The runner now trains on a treadmill at home. "He's done multiple marathons, but he won't go outside to train. He's hidden because he doesn't feel safe."
What can the industry do to change this?
In the running industry, from major brands like Nike to Gazelle's five sporting goods stores, as well as in running events and clubs, "almost all of the decision-makers and leadership in those parts of the industry are all white," he says.
"You have people with their own bias and their own white privilege making decisions that perpetuate, and in their own relationships, perpetuate just more whiteness in the industry."
Lampen-Crowell thinks that the first step is acknowledgment, the next is reaching out. "We need to understand where we're at, how we got there, and then start untangling it by building relationships and building conversation about what is it that we're willing to do together," he says.
"This is a generational thing, it's not like we're going to get this done in the next year or two," he admits.
"You have to build the relationships... there are too many white people who've been like the 'white savior.'"
In other words, as a white business owner he can't simply take charge of the change, and approach runners of color with an "Oh, come join us!" he says. "That's not the way to do it. It's like what Eric and Regina and Carmen are doing, making their own group, so let's support them."
'How do you go out and meet your neighbors?'
We saw firsthand how Run This Town events naturally build relationships and build conversations.
As everyone hit the trail, this reporter tagged along to take photos and ask questions. We got into a long discussion with Ramon Harbin, board member with the young men's mentorship group Men of Purpose.
He was also shooting photos. "I'm a photographer
, and I like to document positive change," he says.
Harbin got into his life story. He's 43, a former Muslim, now Christian. "I have four boys, one in the oven now." He moved to Kalamazoo from Minneapolis in 2013. "I knew (George) Floyd, personally," he says, quietly.

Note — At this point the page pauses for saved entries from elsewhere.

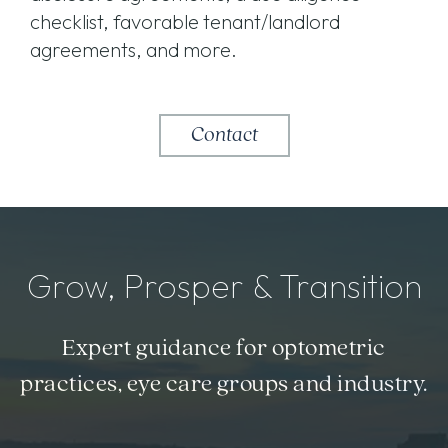
checklist, favorable tenant/landlord
agreements, and more.
Contact
Grow, Prosper & Transition
Expert guidance for optometric
practices, eye care groups and industry.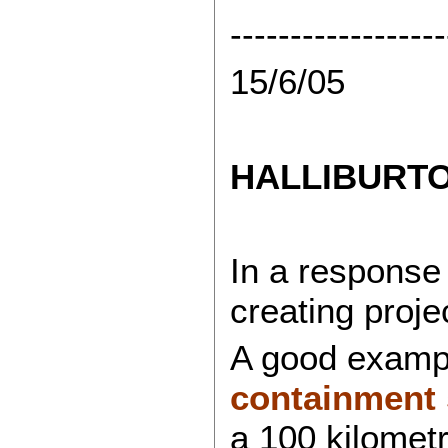
------------------
15/6/05
HALLIBURT
In a response
creating proj
A good exampl
containment 
a 100 kilomet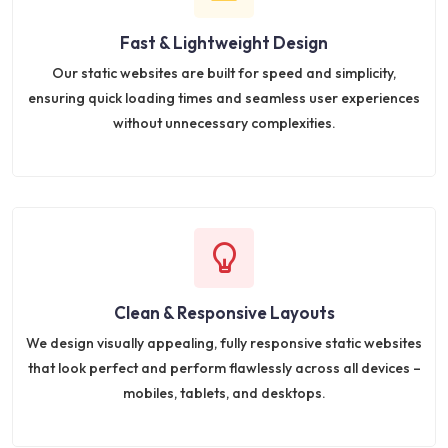
Fast & Lightweight Design
Our static websites are built for speed and simplicity,
ensuring quick loading times and seamless user experiences
without unnecessary complexities.
Clean & Responsive Layouts
We design visually appealing, fully responsive static websites
that look perfect and perform flawlessly across all devices –
mobiles, tablets, and desktops.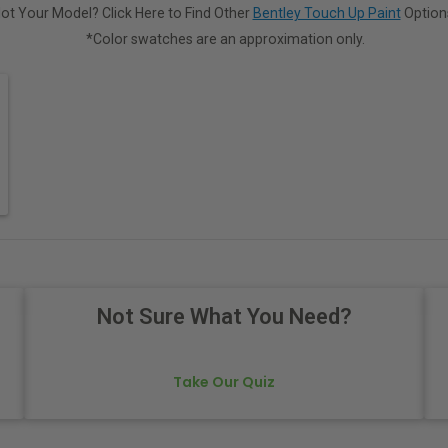
ot Your Model? Click Here to Find Other
Bentley Touch Up Paint
Option
*Color swatches are an approximation only.
Not Sure What You Need?
Take Our Quiz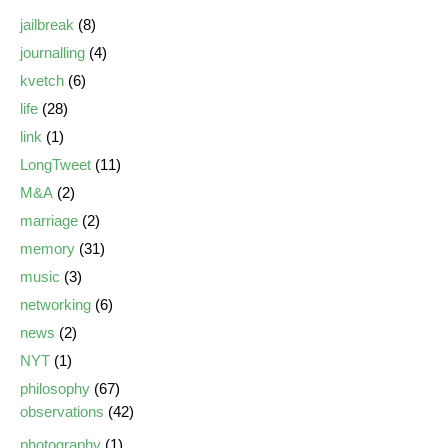
jailbreak
(8)
journalling
(4)
kvetch
(6)
life
(28)
link
(1)
LongTweet
(11)
M&A
(2)
marriage
(2)
memory
(31)
music
(3)
networking
(6)
news
(2)
NYT
(1)
philosophy
(67)
observations
(42)
photography
(1)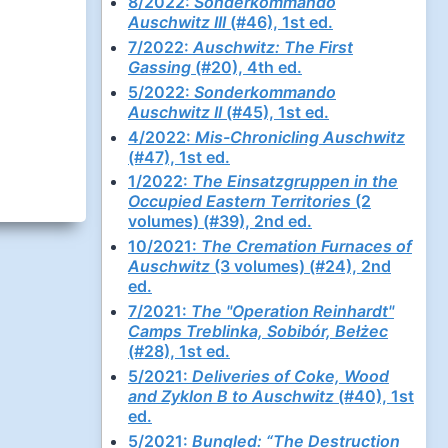
8/2022:
Sonderkommando
Auschwitz III
(#46), 1st ed.
7/2022:
Auschwitz: The First
Gassing
(#20), 4th ed.
5/2022:
Sonderkommando
Auschwitz II
(#45), 1st ed.
4/2022:
Mis-Chronicling Auschwitz
(#47), 1st ed.
1/2022:
The Einsatzgruppen in the
Occupied Eastern Territories
(2
volumes) (#39), 2nd ed.
10/2021:
The Cremation Furnaces of
Auschwitz
(3 volumes) (#24), 2nd
ed.
7/2021:
The "Operation Reinhardt"
Camps Treblinka, Sobibór, Bełżec
(#28), 1st ed.
5/2021:
Deliveries of Coke, Wood
and Zyklon B to Auschwitz
(#40), 1st
ed.
5/2021:
Bungled: “The Destruction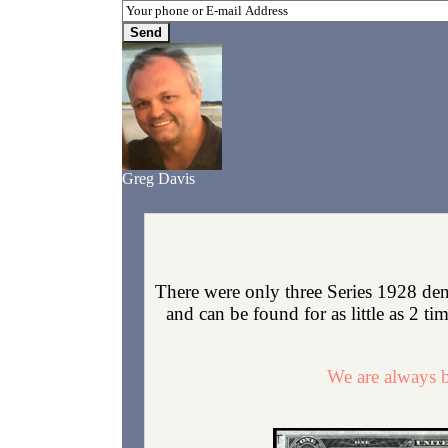
Greg Davis
There were only three Series 1928 de
and can be found for as little as 2 ti
We are always b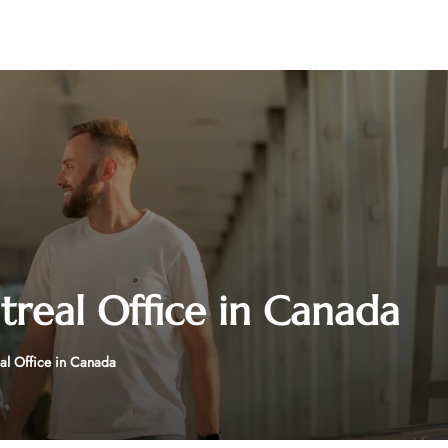
treal Office in Canada
al Office in Canada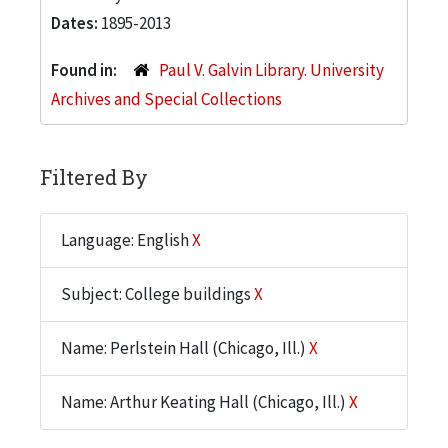
Dates:
1895-2013
Found in:
Paul V. Galvin Library. University
Archives and Special Collections
Filtered By
Language: English
X
Subject: College buildings
X
Name: Perlstein Hall (Chicago, Ill.)
X
Name: Arthur Keating Hall (Chicago, Ill.)
X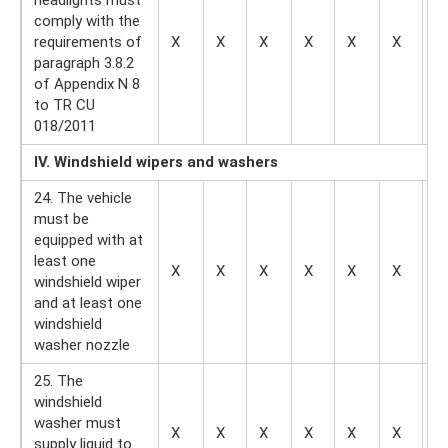
comply with the
requirements of
X
X
X
X
X
X
X
paragraph 3.8.2
of Appendix N 8
to TR CU
018/2011
IV. Windshield wipers and washers
24. The vehicle
must be
equipped with at
least one
X
X
X
X
X
X
—
windshield wiper
and at least one
windshield
washer nozzle
25. The
windshield
washer must
X
X
X
X
X
X
—
supply liquid to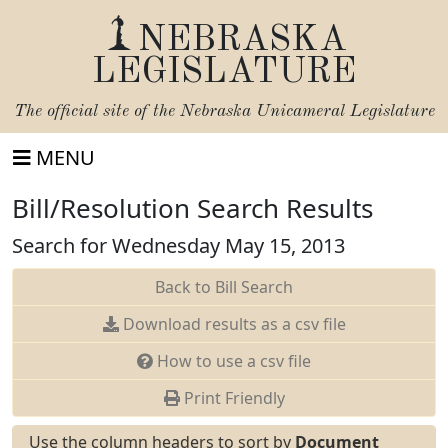
NEBRASKA
LEGISLATURE
The official site of the
Nebraska Unicameral Legislature
MENU
Bill/Resolution Search Results
Search for Wednesday May 15, 2013
Back to Bill Search
Download results as a csv file
How to use a csv file
Print Friendly
Use the column headers to sort by
Document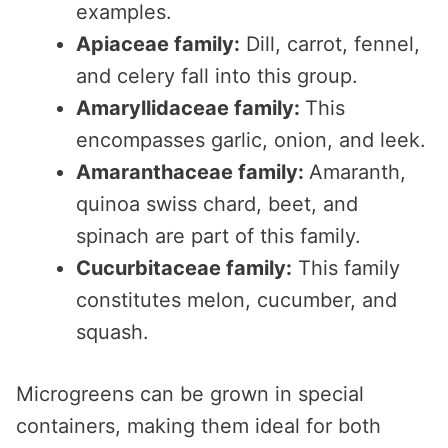
examples.
Apiaceae family:
Dill, carrot, fennel,
and celery fall into this group.
Amaryllidaceae family:
This
encompasses garlic, onion, and leek.
Amaranthaceae family:
Amaranth,
quinoa swiss chard, beet, and
spinach are part of this family.
Cucurbitaceae family:
This family
constitutes melon, cucumber, and
squash.
Microgreens can be grown in special
containers, making them ideal for both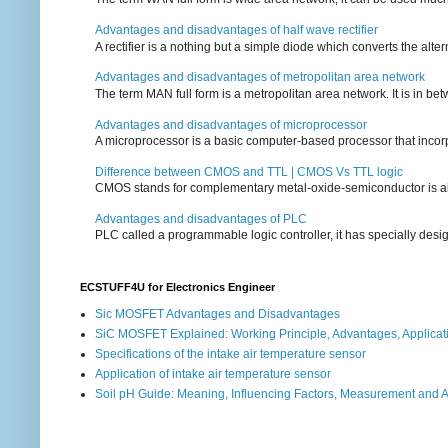
Advantages and disadvantages of half wave rectifier
A rectifier is a nothing but a simple diode which converts the alterna
Advantages and disadvantages of metropolitan area network
The term MAN full form is a metropolitan area network. It is in bet
Advantages and disadvantages of microprocessor
A microprocessor is a basic computer-based processor that incorpor
Difference between CMOS and TTL | CMOS Vs TTL logic
CMOS stands for complementary metal-oxide-semiconductor is also an
Advantages and disadvantages of PLC
PLC called a programmable logic controller, it has specially desi
ECSTUFF4U for Electronics Engineer
Sic MOSFET Advantages and Disadvantages
SiC MOSFET Explained: Working Principle, Advantages, Applicat
Specifications of the intake air temperature sensor
Application of intake air temperature sensor
Soil pH Guide: Meaning, Influencing Factors, Measurement and 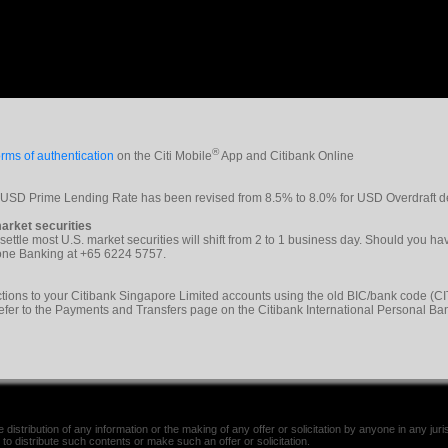
®
rms of authentication
on the Citi Mobile
App and Citibank Online
e USD Prime Lending Rate has been revised from 8.5% to 8.0% for USD Overdraft d
arket securities
 settle most U.S. market securities will shift from 2 to 1 business day. Should you h
phone Banking at +65 6224 5757.
tions to your Citibank Singapore Limited accounts using the old BIC/bank code 
refer to the Payments and Transfers page on the Citibank International Personal Ba
distribution of any information or the making of any offer or solicitation by anyone in any jurisd
 to distribute such contents or make such an offer or solicitation.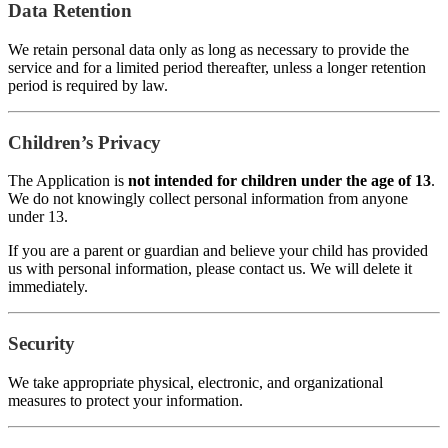
Data Retention
We retain personal data only as long as necessary to provide the
service and for a limited period thereafter, unless a longer retention
period is required by law.
Children’s Privacy
The Application is
not intended for children under the age of 13
.
We do not knowingly collect personal information from anyone
under 13.
If you are a parent or guardian and believe your child has provided
us with personal information, please contact us. We will delete it
immediately.
Security
We take appropriate physical, electronic, and organizational
measures to protect your information.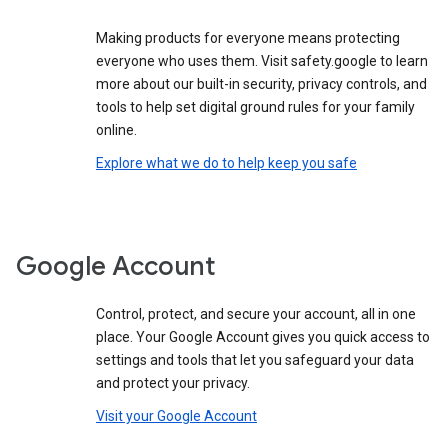
Making products for everyone means protecting
everyone who uses them. Visit safety.google to learn
more about our built-in security, privacy controls, and
tools to help set digital ground rules for your family
online.
Explore what we do to help keep you safe
Google Account
Control, protect, and secure your account, all in one
place. Your Google Account gives you quick access to
settings and tools that let you safeguard your data
and protect your privacy.
Visit your Google Account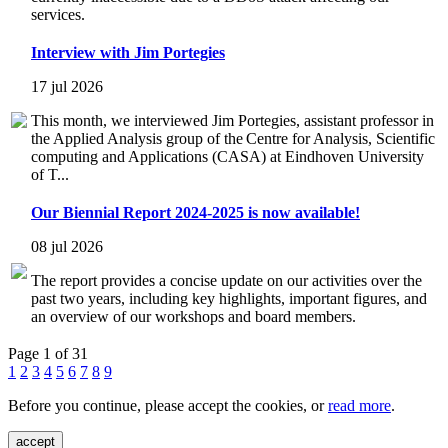
services.
Interview with Jim Portegies
17 jul 2026
This month, we interviewed Jim Portegies, assistant professor in
the Applied Analysis group of the Centre for Analysis, Scientific
computing and Applications (CASA) at Eindhoven University
of T...
Our Biennial Report 2024-2025 is now available!
08 jul 2026
The report provides a concise update on our activities over the
past two years, including key highlights, important figures, and
an overview of our workshops and board members.
Page 1 of 31
1
2
3
4
5
6
7
8
9
Before you continue, please accept the cookies, or
read more
.
accept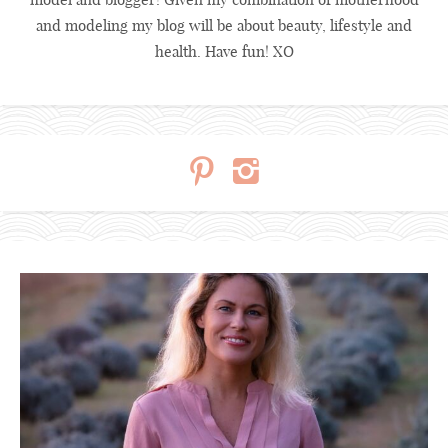
and modeling my blog will be about beauty, lifestyle and
health. Have fun! XO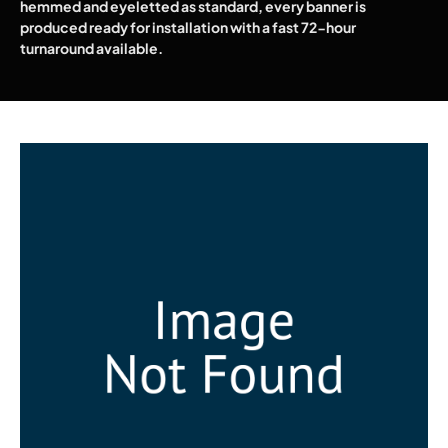
hemmed and eyeletted as standard, every banner is
produced ready for installation with a fast 72-hour
turnaround available.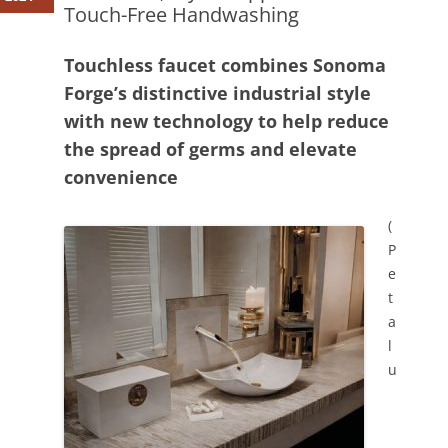
Touch-Free Handwashing
Touchless faucet combines Sonoma
Forge’s distinctive industrial style
with new technology to help reduce
the spread of germs and elevate
convenience
(
P
e
t
a
l
u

He feels that many young men in Kalamazoo, compared to Minneapolis, have no ambition. "There's no hope, so they say 'f--- - it, I'm just going to sell drugs or take the loser's way out.' I go, No! We can't do that! Life is too valuable," he says.
"I want to show them a tangible example that anybody can do it. You're talking to a guy who was drug-dealing on the streets of Chicago, who was a gangbanger when he was 9, was supposed to be dead by the time he was 21, tried to kill himself when he was 27 with a gun, and I'm still here."
He's frustrated with how "we dance around the issues," he says.
The Black community has to get out into society, into the wider conversation, participate in events that get them out into the wider community, he says. Many people "jump on the bandwagon," Harbin says, but "we need people to control the bandwagon."
"It starts with a desire, of wanting more for ourselves, first of all.... You want more, you desire more, you do more. You figure out, where do I plugin? Where do I help?"
He affectionately points out a few youth walking with him, "these knuckleheads -- er, young men," as the reason he was walking for something more than just fitness.
"Somebody has to sacrifice, and teach, and say, okay, let me take you by the hand," he says.
"Or, hell, just say hello, kind of like what you're doing. That's where it starts -- 'Hey, how you guys doing?'"
He thinks of a "Sesame Street" segment he saw as a kid, that asked, "How do you go out and meet your neighbors? Just go out and say, 'Hello.' It's not that hard!"